Qui rencontre-t-on dans un club de gym ? Première constatation: l’instinct grégaire fait que hommes et femmes se parquent dans deux coins distincts et incompatibles. D’un côté, les hommes tirent de la fonte dans le coin musculation, tandis que les filles gigotent sur le parquet de la salle de fitness. La séparation est assez marquée, difficile à enfreindre. Celui qui s’essaie néanmoins au cours de fitness comprend vite en quoi les femmes sont bien plus endurantes que les hommes (il faut bien ça pour survivre à un acouchement). Remarquez que le prof n’est pas du tout barraqué comme les aficionados de la gonflette.
En parlant d’eux, une catégorie rassemble certains adhérents des deux sexes : ceux pour qui « fitness » est plus qu’un mot, un idéal durement atteint. Vous me ferez remarquer qu’on n’atteint jamais un idéal, et c’est justement tout l’intérêt de ces tordus. Ils sont effrayants d’une part par leur forme qui, comparée à la notre, fait croire qu’ils ONT atteint leur idéal, et d’autre part par leur ascétisme sportif qui tend à l’intégrisme. A ce propos, Slate.com fait judicieusement remarquer que la fréquentation des salles de musculation était l’un des seuls point commun entre les terroristes de New York, Madrid et Londres… (http://www.slate.com/id/2142772/).
Heureusement, le commun des mortels fréquente aussi les salles de sport. La carrure moyenne des garçons, la culotte de cheval des filles font que le débutant partage son sens du ridicule. Leur arrivée ici nous amène à la question suivante :
Pourquoi une salle de sport ?
Dans la société moderne, la plupart des jeunes font des études. Leur parcours sportif et physique se résume donc ainsi :
Au collège et au lycée, le corps se développe, l’adolescent est chaque année plus fort, plus rapide, plus agile. Il le perçoit aisément et avec satisfaction puisque le collège et le lycée lui imposent de faire du sport.
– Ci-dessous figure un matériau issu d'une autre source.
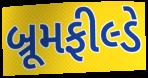
બ્રૂમફીલ્ડે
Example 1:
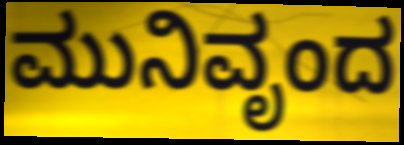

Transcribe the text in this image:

ಮುನಿವೃಂದ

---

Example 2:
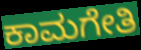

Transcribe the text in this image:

ಕಾಮಗೇತಿ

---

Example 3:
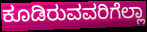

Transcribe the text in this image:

ಕೂಡಿರುವವರಿಗೆಲ್ಲಾ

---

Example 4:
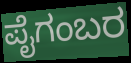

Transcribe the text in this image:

Le corps commence à vieillir à l’âge de vingt ans. Quel dommage ! Justement à cet âge, le jeune est à la fac, environnement particulièrement déresponsabilisant qui substitue à l’obligation de sport un fort encouragement à la consommation de bière (fossoyeuse des abdos) et au manque de sommeil.
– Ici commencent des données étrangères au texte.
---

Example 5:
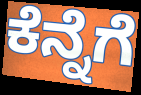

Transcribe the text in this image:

ಕೆನ್ನೆಗೆ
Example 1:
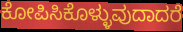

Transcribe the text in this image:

ಕೋಪಿಸಿಕೊಳ್ಳುವುದಾದರೆ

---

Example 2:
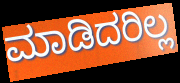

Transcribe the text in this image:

ಮಾಡಿದರಿಲ್ಲ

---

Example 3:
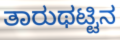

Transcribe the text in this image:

ತಾರುಥಟ್ಟಿನ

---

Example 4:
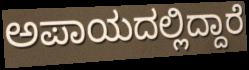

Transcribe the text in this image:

ಅಪಾಯದಲ್ಲಿದ್ದಾರೆ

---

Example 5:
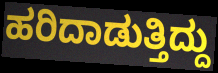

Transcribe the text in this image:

ಹರಿದಾಡುತ್ತಿದ್ದು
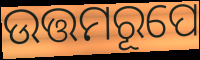
ଉତ୍ତମରୂପେ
Résultat des courses : passés 25 ans, le jeune adulte prends plus ou moins conscience « qu’il n’a plus vingt ans ». L’âge guette, et le vieillissement, maladie honteuse des temps modernes, n’est pas loin ! Le recours à un centre de « remise en forme » amène la dernière question.
Reste le plus grand mystère des salles de sport :
“Pourquoi, grands dieux, courir bêtement sur un tapis roulant caoutchouté alors que la nature nous offre de belles balades, surtout quand il fait beau ?”
La réponse m’est venue par éléments, avant de me sauter littéralement au visage.
En plein hiver, une grande chaîne de fitness étalait ses publicités sur les murs du métro parisien. Sur les silhouettes bicolores (pompées à la pub de l’ipod), les slogans s’adressaient directement à la cible des cadres stressés en empruntant à Guy Debord sont goût du chiasme : « enchaîner les réunions / déchaîner ses pulsions », mais aussi et surtout : « courir après le temps / prendre le temps de courir ».
Le déclic eut lieu au cinéma : une publicité nous montrait en gros plan de belles gambettes courant sur place. Ces guibolles de trois mètres de haut, hypnotiques, me permirent de comprendre le principe fondamental du tapis roulant, et partant, toute la simplicité et le génie automanipulateur de la salle de sport : l’idée est précisément de courir SANS bouger.
Car courir sans avancer, c’est vivre sans mourir.

1 comment:

Anonymous said...

Alors la, il m'en bouche un coin mon frere.
La conclusion est des plus inattendue et percutante.